Dr. H. Dale Scott, who filled in as prison dentist for 14 days in 1989, died Oct. 12 of acquired immune deficiency syndrome, said his brother, Edward E. Scott of New Braunfels, Texas. He was 49.

Dr. Scott substituted in May and June 1989 for the chief prison dentist, Dr. Victor J. Luckritz, who died of AIDS May 7 at the age of 47. Dr. Luckritz treated inmates at the prison from June 1988 to April 1990.

Sgt. Gregory M. Shipley, a spokesman for the prison system, said yesterday that officials were "continuing to look at the books and compile a list of inmate patients" of Dr. Luckritz and Dr. Scott. He said notices would go out to the inmates within a few days, offering them counseling and the chance to be tested for AIDS.

"The risk of contracting HIV [human immunodeficiency virus, which causes AIDS] from a dental procedure is very minimal, and this is what we are trying to convey to the inmates," Sergeant Shipley said.

"The inmates tell us they are distressed by the continuing news reports [about the dentists who died of AIDS] and the way the reports are affecting their families. They say the families are upset by this and are not visiting them," he said.

The spokesman could provide no figures to show that visits had fallen off.

Reporters have not been allowed to interview Penitentiary inmates because of prison officials' concerns that such visits could inflame the situation, Sergeant Shipley said.

In the decade since the AIDS epidemic surfaced, about 170,000 cases have been diagnosed, but federal authorities have documented only three in which patients contracted HIV from a health care worker.

John Hannay, co-chairman of the Baltimore Justice Campaign, a gay rights group, said news reports about the prison dentists were "blowing these situations way out of proportion" and "inflaming public hysteria."

"I wish they would give the same kind of attention to other aspects of the epidemic rather than to these two health officials," he said.

The dentists were probably "more at risk of being infected by other diseases from their patients" than the inmates were of contracting AIDS from the dentists, he added.

Dr.

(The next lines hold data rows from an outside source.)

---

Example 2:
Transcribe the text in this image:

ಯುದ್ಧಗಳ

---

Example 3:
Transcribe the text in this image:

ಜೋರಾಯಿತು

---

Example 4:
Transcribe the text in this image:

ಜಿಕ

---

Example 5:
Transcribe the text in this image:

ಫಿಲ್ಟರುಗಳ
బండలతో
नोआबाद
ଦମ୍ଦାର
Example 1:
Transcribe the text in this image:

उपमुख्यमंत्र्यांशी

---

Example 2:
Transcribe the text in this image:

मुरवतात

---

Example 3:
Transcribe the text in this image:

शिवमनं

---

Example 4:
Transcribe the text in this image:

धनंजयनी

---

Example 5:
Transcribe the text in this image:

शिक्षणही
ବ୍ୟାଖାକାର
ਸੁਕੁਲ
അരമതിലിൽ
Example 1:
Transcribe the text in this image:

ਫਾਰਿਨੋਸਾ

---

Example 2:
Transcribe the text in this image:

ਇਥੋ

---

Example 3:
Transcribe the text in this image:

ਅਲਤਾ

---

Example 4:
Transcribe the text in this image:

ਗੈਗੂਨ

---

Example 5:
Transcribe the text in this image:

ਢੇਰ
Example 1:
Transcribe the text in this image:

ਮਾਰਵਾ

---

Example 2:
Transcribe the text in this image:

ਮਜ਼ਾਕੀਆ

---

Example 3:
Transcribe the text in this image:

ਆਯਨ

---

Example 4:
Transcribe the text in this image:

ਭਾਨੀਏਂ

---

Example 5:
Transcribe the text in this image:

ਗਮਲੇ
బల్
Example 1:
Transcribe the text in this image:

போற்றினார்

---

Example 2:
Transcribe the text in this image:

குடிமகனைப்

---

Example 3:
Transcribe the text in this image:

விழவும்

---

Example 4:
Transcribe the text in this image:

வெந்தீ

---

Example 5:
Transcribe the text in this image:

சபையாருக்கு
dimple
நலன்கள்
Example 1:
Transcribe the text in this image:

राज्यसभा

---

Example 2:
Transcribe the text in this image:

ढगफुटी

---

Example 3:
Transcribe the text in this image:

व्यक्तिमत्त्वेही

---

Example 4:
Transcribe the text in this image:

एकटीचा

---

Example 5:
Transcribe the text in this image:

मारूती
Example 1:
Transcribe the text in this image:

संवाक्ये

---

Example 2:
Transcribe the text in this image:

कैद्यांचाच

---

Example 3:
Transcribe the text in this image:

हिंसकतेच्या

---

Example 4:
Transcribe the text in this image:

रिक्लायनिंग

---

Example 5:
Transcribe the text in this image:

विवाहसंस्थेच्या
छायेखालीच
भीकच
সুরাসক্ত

Luckritz and Dr. Scott were employed by Correctional Medical Systems, a private, St. Louis-based contractor that provides medical and dental care throughout the prison system.

Prison officials said Wednesday that they were investigating the possibility that a second prison dentist died of AIDS, but they didn't release his name because of privacy protections. Sergeant Shipley said yesterday that Dr. Scott was the dentist.

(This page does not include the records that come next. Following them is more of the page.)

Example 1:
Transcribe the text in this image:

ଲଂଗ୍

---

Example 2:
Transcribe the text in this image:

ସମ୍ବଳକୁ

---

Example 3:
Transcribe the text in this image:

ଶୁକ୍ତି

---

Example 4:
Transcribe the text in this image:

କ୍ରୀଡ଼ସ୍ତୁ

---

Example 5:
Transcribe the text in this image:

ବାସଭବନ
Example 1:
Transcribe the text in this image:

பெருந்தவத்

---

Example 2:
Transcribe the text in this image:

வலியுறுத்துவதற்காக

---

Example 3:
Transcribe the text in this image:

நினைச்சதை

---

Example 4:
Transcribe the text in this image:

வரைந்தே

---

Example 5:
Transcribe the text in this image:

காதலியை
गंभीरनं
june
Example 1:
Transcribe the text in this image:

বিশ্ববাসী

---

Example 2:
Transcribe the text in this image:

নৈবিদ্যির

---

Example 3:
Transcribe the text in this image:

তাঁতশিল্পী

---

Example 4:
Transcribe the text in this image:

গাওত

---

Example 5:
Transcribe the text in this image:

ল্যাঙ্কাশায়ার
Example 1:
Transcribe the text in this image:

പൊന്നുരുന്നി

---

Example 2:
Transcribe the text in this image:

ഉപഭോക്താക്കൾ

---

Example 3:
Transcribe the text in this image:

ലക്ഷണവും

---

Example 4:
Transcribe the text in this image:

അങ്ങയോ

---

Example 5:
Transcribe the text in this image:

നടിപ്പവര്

The spokesman said officials knew of no other people with AIDS who provided health care to inmates.

The number of patients treated by Dr. Scott, who worked 14 seven-hour days at the prison, is expected to be "rather small," Sergeant Shipley said. Prison officials have said Dr. Luckritz treated thousands of inmates.

Dr. Scott was a native of Bay City, Texas, and a graduate of the University of Texas and its dental school, his brother said.

He was a dentist in the Navy from 1964 to 1971, served in Vietnam and held the rank of captain, according to obituary information prepared last fall by a funeral home.

After discharge from the Navy, Dr. Scott lived in Virginia, where he had a private dental practice, his brother said, and moved to Baltimore, apparently in the late 1980s.

Edward Scott said he didn't know whether his brother, who lived in the 1900 block of Mount Royal Terrace, a row of restored town houses in Reservoir Hill, had a private practice here. A neighbor said there was no dental office at the Mount Royal Terrace address, and Dr. Scott did not advertise an office location in the telephone yellow pages.

Several friends of Dr. Scott's refused to talk about him yesterday.

"The man is dead. Why can't you leave it alone?" a next-door neighbor, who wouldn't give his name, asked angrily.

Edward Scott said the news that his brother had AIDS came as a shock.

"I didn't know about it until two or three weeks before he died," Mr. Scott said.

Dr. Scott was buried at Arlington National Cemetery.